Extracted records:
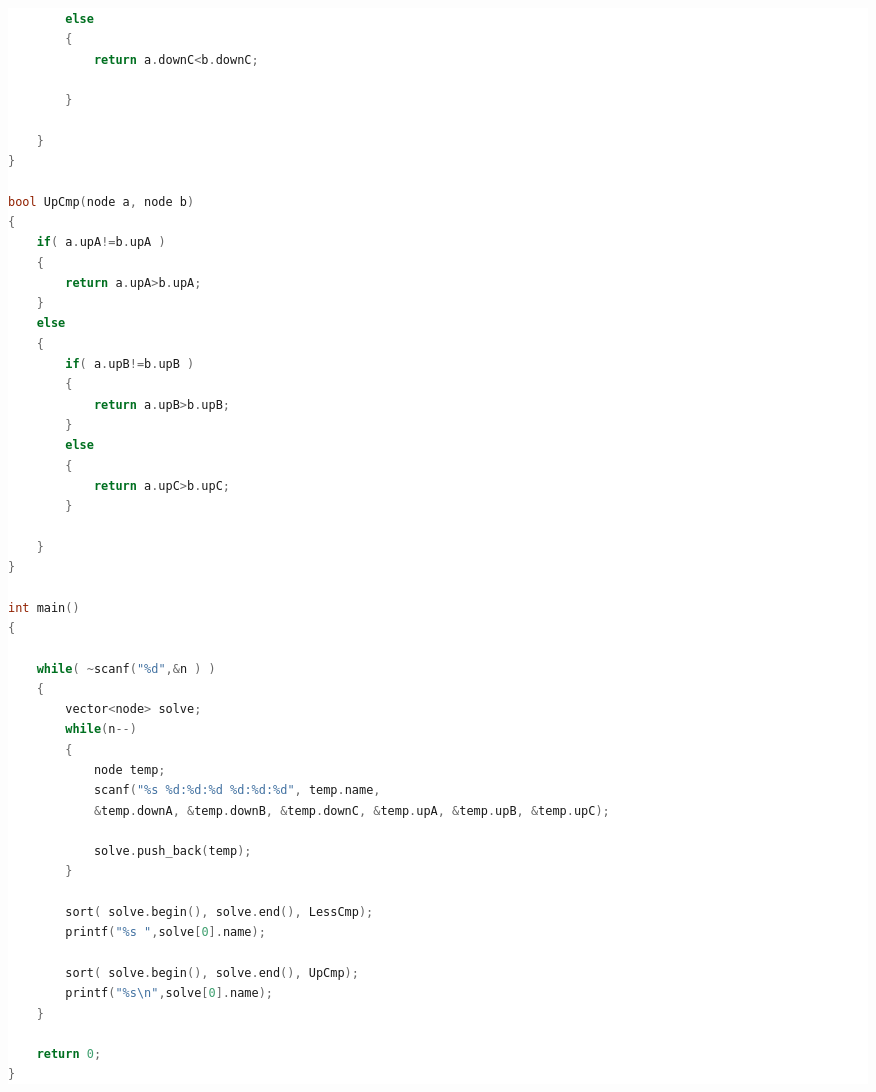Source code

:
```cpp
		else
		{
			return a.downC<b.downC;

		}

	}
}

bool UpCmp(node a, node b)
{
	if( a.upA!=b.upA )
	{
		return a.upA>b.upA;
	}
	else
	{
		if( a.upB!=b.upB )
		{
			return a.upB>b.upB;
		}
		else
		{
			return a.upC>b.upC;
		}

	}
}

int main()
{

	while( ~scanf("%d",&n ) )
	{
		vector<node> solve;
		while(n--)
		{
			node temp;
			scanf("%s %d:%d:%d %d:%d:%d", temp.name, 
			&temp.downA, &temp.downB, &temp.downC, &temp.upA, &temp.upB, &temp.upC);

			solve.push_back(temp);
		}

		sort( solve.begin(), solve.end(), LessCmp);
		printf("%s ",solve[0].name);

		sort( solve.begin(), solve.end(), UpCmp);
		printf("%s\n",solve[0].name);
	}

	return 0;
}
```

Task item: Reproduce the entries exactly. Do not carry over any picture.

Response to this task:
Source code

:
```cpp
		else
		{
			return a.downC<b.downC;

		}

	}
}

bool UpCmp(node a, node b)
{
	if( a.upA!=b.upA )
	{
		return a.upA>b.upA;
	}
	else
	{
		if( a.upB!=b.upB )
		{
			return a.upB>b.upB;
		}
		else
		{
			return a.upC>b.upC;
		}

	}
}

int main()
{

	while( ~scanf("%d",&n ) )
	{
		vector<node> solve;
		while(n--)
		{
			node temp;
			scanf("%s %d:%d:%d %d:%d:%d", temp.name, 
			&temp.downA, &temp.downB, &temp.downC, &temp.upA, &temp.upB, &temp.upC);

			solve.push_back(temp);
		}

		sort( solve.begin(), solve.end(), LessCmp);
		printf("%s ",solve[0].name);

		sort( solve.begin(), solve.end(), UpCmp);
		printf("%s\n",solve[0].name);
	}

	return 0;
}
```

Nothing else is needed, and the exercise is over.